Farinha

Karyn Miller - Brazil


March 19, 2011

I now know the full process of making farinha, and have participated in almost all of it.

It all begins with a field, a tractor, a plow, and some manioc seeds. The plantation process  I have not witnessed or been part of yet, but word has it that I will get the opportunity before I leave. The manioc is planted with about two square feet of space around each root, and though I do not know how long it takes to mature, I can attest that harvesting the root is a lot easier if the field is kept well-manicured. When harvest time arrives, it’s simply a matter of digging around the root a little with a hoe, and then pulling. After that, twist, pull, or cut the big brown chunks off the roots (this is your mandioc) and collect for peeling. Repeat many, many times, until the field is finished.

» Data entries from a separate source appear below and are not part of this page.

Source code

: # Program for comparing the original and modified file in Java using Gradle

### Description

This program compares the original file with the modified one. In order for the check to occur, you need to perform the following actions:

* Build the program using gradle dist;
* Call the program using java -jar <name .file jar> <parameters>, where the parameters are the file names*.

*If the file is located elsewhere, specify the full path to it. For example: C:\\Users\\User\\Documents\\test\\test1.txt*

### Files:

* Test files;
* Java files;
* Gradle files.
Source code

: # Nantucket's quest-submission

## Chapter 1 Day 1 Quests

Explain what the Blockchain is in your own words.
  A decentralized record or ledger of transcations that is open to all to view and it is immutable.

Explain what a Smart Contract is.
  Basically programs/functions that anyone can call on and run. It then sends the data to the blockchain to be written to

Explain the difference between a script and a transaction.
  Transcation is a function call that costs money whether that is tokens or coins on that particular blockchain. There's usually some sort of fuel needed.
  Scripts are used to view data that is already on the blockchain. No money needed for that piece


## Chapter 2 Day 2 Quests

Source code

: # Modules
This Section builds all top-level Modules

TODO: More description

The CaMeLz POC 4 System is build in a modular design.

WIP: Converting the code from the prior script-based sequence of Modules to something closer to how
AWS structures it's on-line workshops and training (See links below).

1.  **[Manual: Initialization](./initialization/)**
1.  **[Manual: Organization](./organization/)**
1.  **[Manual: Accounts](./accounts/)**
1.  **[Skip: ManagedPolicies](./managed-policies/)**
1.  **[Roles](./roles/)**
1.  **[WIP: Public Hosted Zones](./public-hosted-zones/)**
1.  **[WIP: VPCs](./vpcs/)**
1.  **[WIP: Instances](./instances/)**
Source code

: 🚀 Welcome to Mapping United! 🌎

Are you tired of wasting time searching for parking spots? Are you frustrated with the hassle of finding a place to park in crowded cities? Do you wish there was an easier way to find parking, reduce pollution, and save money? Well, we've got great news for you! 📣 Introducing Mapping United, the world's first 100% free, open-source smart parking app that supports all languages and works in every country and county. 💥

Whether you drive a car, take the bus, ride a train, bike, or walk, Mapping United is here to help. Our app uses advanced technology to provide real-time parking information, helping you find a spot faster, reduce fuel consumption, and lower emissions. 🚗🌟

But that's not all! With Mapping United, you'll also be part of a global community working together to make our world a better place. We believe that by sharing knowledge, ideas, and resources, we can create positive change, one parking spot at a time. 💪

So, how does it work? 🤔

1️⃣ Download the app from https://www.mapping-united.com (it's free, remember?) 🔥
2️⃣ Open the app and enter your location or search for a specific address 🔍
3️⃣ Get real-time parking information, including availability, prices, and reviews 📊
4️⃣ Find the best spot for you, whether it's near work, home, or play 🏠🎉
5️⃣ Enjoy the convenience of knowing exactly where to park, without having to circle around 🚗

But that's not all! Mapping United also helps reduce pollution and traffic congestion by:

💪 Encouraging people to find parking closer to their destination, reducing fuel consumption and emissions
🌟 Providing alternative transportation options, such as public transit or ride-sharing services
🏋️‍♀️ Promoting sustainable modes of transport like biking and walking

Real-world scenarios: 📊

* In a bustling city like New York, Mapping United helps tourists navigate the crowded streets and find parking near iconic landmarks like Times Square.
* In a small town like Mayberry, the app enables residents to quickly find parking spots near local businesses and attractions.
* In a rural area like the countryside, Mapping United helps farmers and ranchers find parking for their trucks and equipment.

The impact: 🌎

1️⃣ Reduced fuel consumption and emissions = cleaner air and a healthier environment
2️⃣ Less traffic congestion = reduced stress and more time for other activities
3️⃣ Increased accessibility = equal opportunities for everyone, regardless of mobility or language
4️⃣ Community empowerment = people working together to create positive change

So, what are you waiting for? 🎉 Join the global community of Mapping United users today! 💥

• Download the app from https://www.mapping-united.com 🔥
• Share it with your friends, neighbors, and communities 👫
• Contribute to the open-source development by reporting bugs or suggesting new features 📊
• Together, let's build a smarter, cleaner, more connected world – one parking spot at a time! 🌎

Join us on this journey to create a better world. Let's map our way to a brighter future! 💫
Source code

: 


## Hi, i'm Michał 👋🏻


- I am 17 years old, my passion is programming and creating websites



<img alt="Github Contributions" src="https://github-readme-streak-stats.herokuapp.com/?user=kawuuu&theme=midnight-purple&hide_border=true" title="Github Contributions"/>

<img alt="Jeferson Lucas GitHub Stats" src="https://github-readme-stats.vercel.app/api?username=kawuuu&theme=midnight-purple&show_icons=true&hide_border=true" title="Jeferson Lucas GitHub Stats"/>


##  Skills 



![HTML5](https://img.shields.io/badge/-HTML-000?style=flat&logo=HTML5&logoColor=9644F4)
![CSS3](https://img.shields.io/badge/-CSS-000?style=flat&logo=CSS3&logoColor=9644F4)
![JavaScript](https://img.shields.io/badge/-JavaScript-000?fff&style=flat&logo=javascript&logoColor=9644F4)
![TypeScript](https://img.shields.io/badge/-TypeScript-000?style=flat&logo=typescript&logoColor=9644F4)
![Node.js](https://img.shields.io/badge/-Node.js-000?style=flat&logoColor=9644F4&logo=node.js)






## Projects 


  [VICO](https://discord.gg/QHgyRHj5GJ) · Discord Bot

I’ve already described the peeling process in another blog—but I’ve learned that this fantastic get-together occurs very frequently around here. Long story short, scrape the brown skin (it’s almost like bark) off of the root to reveal the white underneath, and place on the piles for collection.

From here, the mandioc goes to the casa de farinha. The casa that I know of is in Sitio Camacari, the community next door to Nova Suica. The building has an area for peeling as well, but the main event occurs in a room whose walls and rafters are splattered white with ground manioc. This room contains two grinders, a press, about 4 different tiled tub-type structures, and a mixer/toaster which is warmed by a fire underneath, built around the side of the building. The manioc goes through the grinder and then is put into sacks, which are piled into the press to remove the water from the mandioc mush. After a couple of hours and a few strong-willed twists of a huge cog, the sacks are hauled into one of the tubs and the now semi-solid mandioc is broken apart with hands and sticks—somewhat like play dough. These chunks are then passed through the grinder again, and dumped into the mixer/toaster, where what is now a fine powder gets swished around for a couple hours. The final step of the process, once this “farinha quentinha” (nice hot farinha) is in the final tub, is to sift it and run the residual chunks through one last grinder before everything is ready to be distributed. And thus, you have your sacks of farinha, ready to sell—or dump on your beans.